Nkosi was born to Nonthlanthla Daphne Nkosi in a village near Dannhauser in 1989. He never knew his father. Nkosi was HIV-positive from birth, and was legally adopted by Gail Johnson, a Johannesburg Public Relations practitioner, when his own mother, debilitated by the disease, was no longer able to care for him.
The young Nkosi Johnson first came to public attention in 1997, when a primary school in the Johannesburg suburb of Melville refused to accept him as a pupil because of his HIV-positive status. The incident caused a furore at the highest political level — South Africa’s Constitution forbids discrimination on the grounds of medical status — and the school later reversed its decision.

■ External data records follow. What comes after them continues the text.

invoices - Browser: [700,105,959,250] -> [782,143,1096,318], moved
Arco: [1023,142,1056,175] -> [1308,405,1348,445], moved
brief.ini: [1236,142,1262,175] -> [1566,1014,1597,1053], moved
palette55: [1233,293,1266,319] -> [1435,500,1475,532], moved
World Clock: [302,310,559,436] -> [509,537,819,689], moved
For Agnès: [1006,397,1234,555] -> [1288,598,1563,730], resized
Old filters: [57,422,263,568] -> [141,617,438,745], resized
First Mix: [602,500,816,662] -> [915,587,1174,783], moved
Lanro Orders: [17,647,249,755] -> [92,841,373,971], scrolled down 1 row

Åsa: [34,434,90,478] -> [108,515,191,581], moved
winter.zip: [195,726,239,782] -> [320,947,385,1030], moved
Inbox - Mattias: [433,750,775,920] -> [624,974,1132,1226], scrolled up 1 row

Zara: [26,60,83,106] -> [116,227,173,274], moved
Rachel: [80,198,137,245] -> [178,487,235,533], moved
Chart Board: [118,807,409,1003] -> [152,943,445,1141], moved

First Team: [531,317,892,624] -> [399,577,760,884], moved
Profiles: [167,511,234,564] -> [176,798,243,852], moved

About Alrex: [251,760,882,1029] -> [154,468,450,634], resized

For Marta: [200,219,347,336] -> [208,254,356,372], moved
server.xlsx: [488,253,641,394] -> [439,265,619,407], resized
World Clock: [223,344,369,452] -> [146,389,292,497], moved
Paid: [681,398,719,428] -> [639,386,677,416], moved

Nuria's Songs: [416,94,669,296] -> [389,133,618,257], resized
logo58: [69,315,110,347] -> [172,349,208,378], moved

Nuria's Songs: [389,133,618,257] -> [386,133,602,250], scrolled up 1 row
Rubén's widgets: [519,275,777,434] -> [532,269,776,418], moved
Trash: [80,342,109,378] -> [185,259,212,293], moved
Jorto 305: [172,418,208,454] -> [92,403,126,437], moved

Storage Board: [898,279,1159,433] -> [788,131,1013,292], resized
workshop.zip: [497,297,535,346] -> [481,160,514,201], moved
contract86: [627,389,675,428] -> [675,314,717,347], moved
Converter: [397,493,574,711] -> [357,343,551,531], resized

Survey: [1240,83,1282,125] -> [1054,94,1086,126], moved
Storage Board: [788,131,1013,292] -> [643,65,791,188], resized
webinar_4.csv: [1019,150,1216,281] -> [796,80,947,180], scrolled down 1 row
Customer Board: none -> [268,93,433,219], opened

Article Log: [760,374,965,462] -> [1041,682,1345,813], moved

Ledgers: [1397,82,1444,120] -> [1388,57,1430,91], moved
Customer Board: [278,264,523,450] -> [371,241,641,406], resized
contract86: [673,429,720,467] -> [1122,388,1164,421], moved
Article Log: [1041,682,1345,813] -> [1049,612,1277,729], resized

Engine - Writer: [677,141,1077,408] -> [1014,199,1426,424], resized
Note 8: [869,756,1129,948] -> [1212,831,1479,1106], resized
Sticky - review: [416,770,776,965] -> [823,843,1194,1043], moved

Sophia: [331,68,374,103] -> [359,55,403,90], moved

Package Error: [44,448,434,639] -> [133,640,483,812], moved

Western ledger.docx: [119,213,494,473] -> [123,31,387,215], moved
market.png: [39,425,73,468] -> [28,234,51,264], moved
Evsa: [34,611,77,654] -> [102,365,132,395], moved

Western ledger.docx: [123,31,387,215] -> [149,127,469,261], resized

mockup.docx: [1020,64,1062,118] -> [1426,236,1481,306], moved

Nkosi’s birth mother died of HIV/AIDS in the same year that he started school. His own condition steadily worsened over the years, although, with the help of medication and treatment, he was able to lead a fairly active life at school and at home.
Nkosi was the keynote speaker at the 13th International AIDS Conference, where he encouraged people with HIV/AIDS to be open about the disease and to seek equal treatment. Nkosi finished his speech with the words:
“Care for us and accept us — we are all human beings. We are normal. We have hands. We have feet. We can walk, we can talk, we have needs just like everyone else — don’t be afraid of us — we are all the same!”
Nelson Mandela referred to Nkosi as an “icon of the struggle for life.”
Together with his adoptive mother, Nkosi founded a refuge for HIV positive mothers and their children, Nkosi’s Haven, in Johannesburg. In November 2005, Gail represented Nkosi when he posthumously received the International Children’s Peace Prize from the hands of Mikhail Gorbachev. Nkosi’s Haven received a prize of US $100,000 from the KidsRights Foundation.
Nkosi is buried at the Westpark Cemetery in Johannesburg.